The data show that White received at least $1.8 million from more than 100 appointees. They gave a median donation of about $5,000 — coincidentally, the maximum allowed in Houston during an election cycle. The bulk of the appointees’ total came during White’s gubernatorial race because, under state law, contributions aren’t capped.
In response, a Perry spokesperson says White’s ethics plan isn’t sincere.
“It’s the height of hypocrisy to criticize someone when Bill White was, in fact, taking large amounts of money from people who served under him,” says the spokesman, Mark Miner. “He’s a typical politician that tries to have it both ways, but the people of Texas can see through this.”
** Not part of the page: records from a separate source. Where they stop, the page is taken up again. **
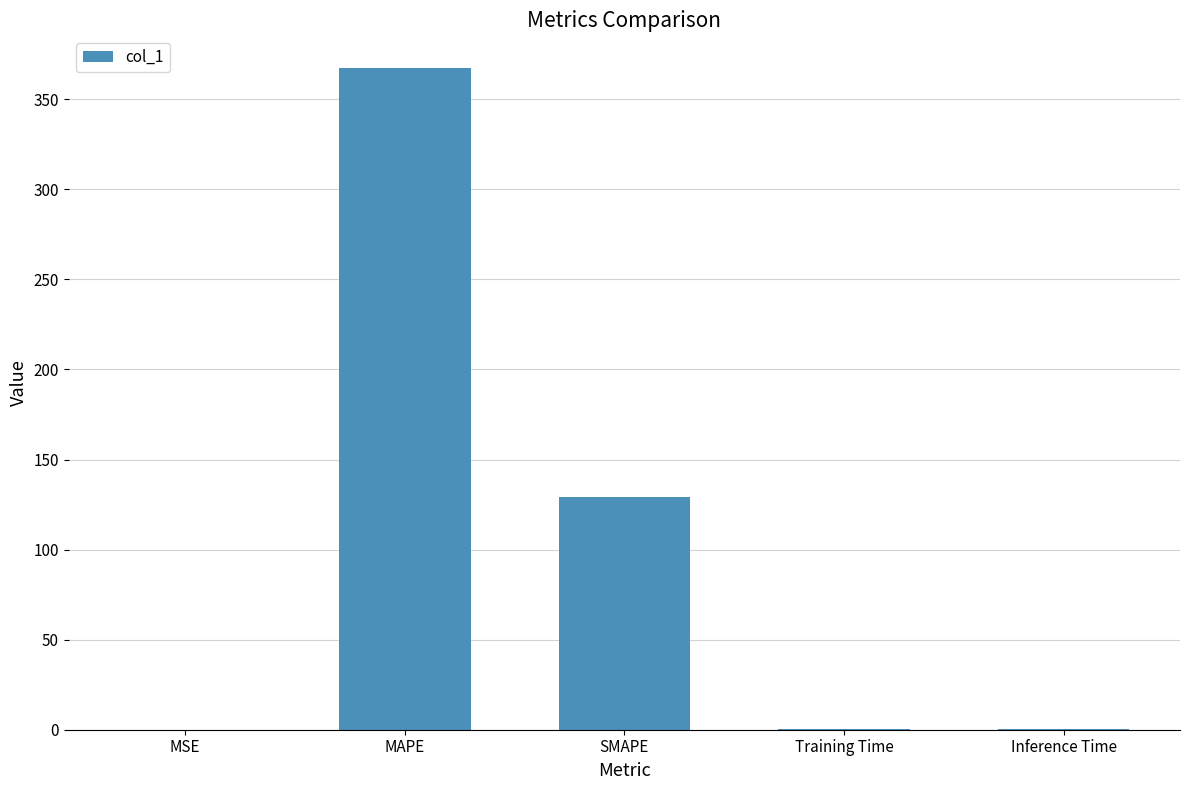

Is it true that the value at MSE is 0.0?

True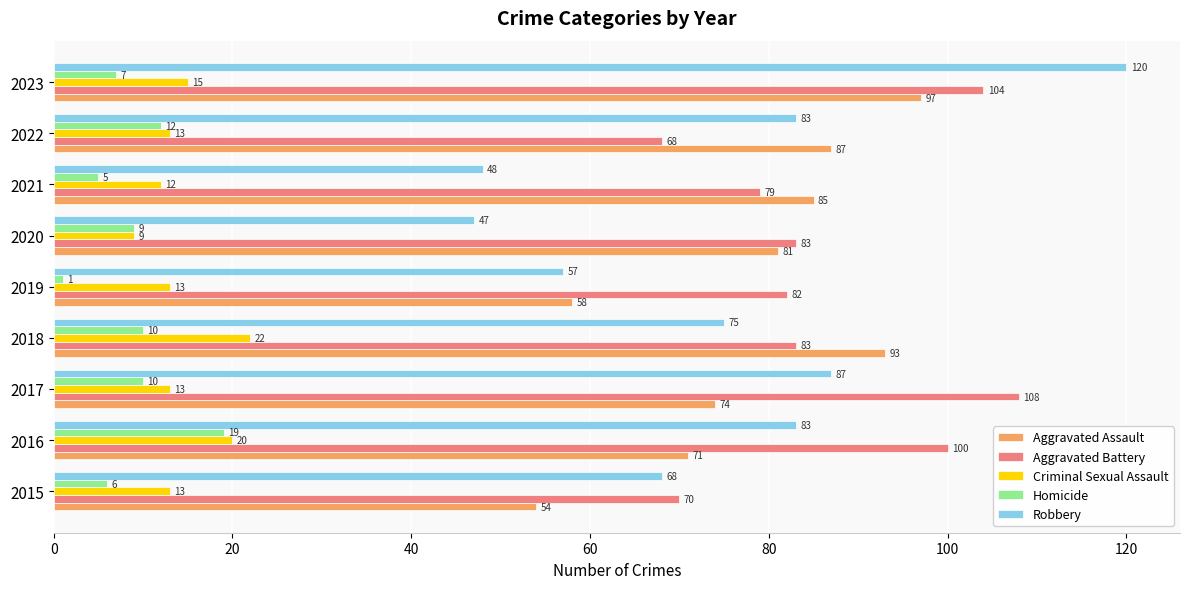

What is the maximum value for Robbery?

120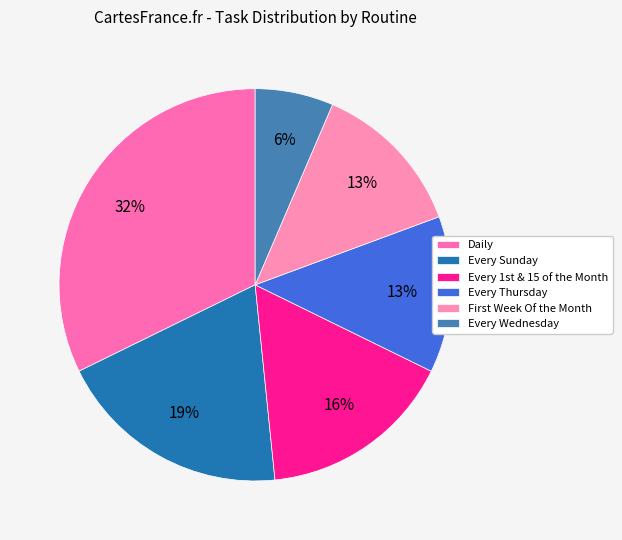

Count the number of slices in the pie.

6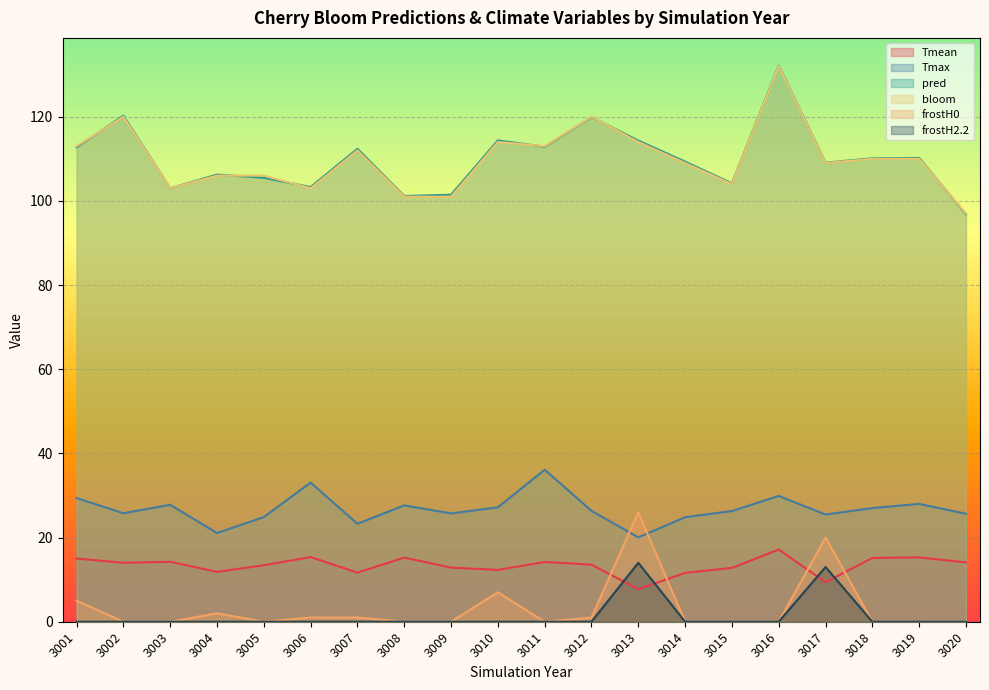

How many interior local peaks does the bloom series have?

5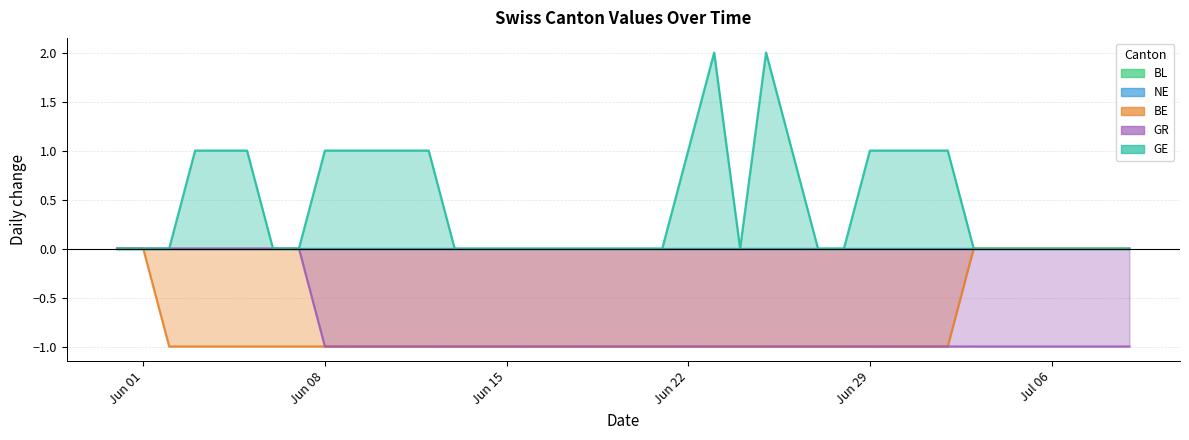

True or false: GR and GE cross at least once.

False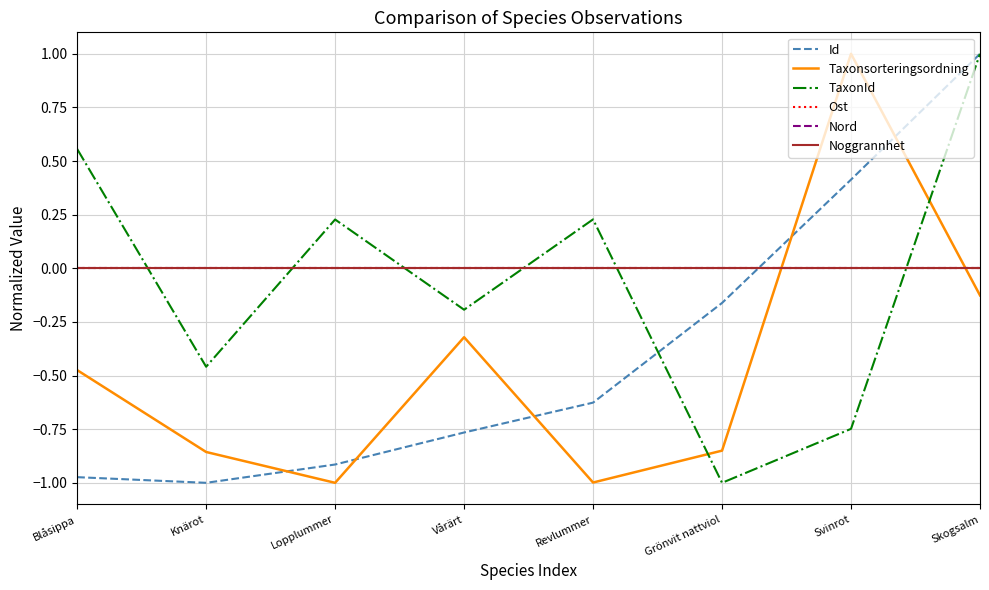

Which series has the largest total across all categories?

Ost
While acknowledging White's appointment of donors, his campaign notes that the contributors highlighted by the Tribune represent only a small fraction of the people the mayor appointed during his six-year tenure running Houston. The nearly $2 million they gave also accounts for a small portion of White’s overall fundraising total since 2003, about $30 million, his campaign says.
Bacon, the White spokeswoman, says the former mayor always sought to appoint qualified people without regard to their donations or political leanings. Some are wealthy philanthropists, for example, who fit well on boards on which charitable fundraising is required.
Many are Republicans. Nancy Kinder, a fundraising “pioneer” for former president George W. Bush, donated more than $70,000 since White first ran for mayor. He appointed her as chair of the Houston Downtown Park Conservancy, an entity established to oversee Discovery Green park, one of his signature accomplishments.
Bacon says White’s activities pale in comparison to those of the governor, whom White has also attacked for cozy relationships with former staffers-turned-lobbyists.
“Bill White is setting forth a limit for political contributions from appointees, and in Bill White’s administration people will not be allowed to raise money from those that they regulate,” she says, referring in the latter instance to a Texas Alcoholic Beverage Commission member who sought campaign donations from restaurant and bar owners. “This is a dramatic contrast from Rick Perry’s status quo of using his state government as a political machine,” she says.
Others, though, aren’t convinced, suggesting that White’s history of appointing contributors makes his reform proposals ring hollow.
“He is attacking Rick Perry for something that, essentially, he’s guilty of himself,” says Peggy Venable, Texas director for Americans for Prosperity, a nonprofit organization that promotes free-market policies. “Would he really change Austin for the better?”
About this story: Both lists were cross-checked using a database manager to identifies donors and appointees with identical first and last names and residential cities. Where possible, ZIP codes also were used to confirm donors' and appointees' identities. Obtaining exact figures for the precise number of donors and the total dollar amount of their donations is difficult, because neither data set contains street addresses needed to make full-proof identifications. For that reason, the Tribune limited its analysis to donations of more than $1,000 in an effort to reduce the pool of contributors and avoid misidentifying people with common names. No names were published without manual identification of both a donation and appointment.